SUPPLIED INFORMATION >>
((
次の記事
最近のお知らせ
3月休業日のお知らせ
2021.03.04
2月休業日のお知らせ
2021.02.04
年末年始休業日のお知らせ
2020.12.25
))
TASK ITEM >> Could you return all the data above exactly as it appears?

RESPONSE TO THIS EXERCISE >>
次の記事
最近のお知らせ
3月休業日のお知らせ
2021.03.04
2月休業日のお知らせ
2021.02.04
年末年始休業日のお知らせ
2020.12.25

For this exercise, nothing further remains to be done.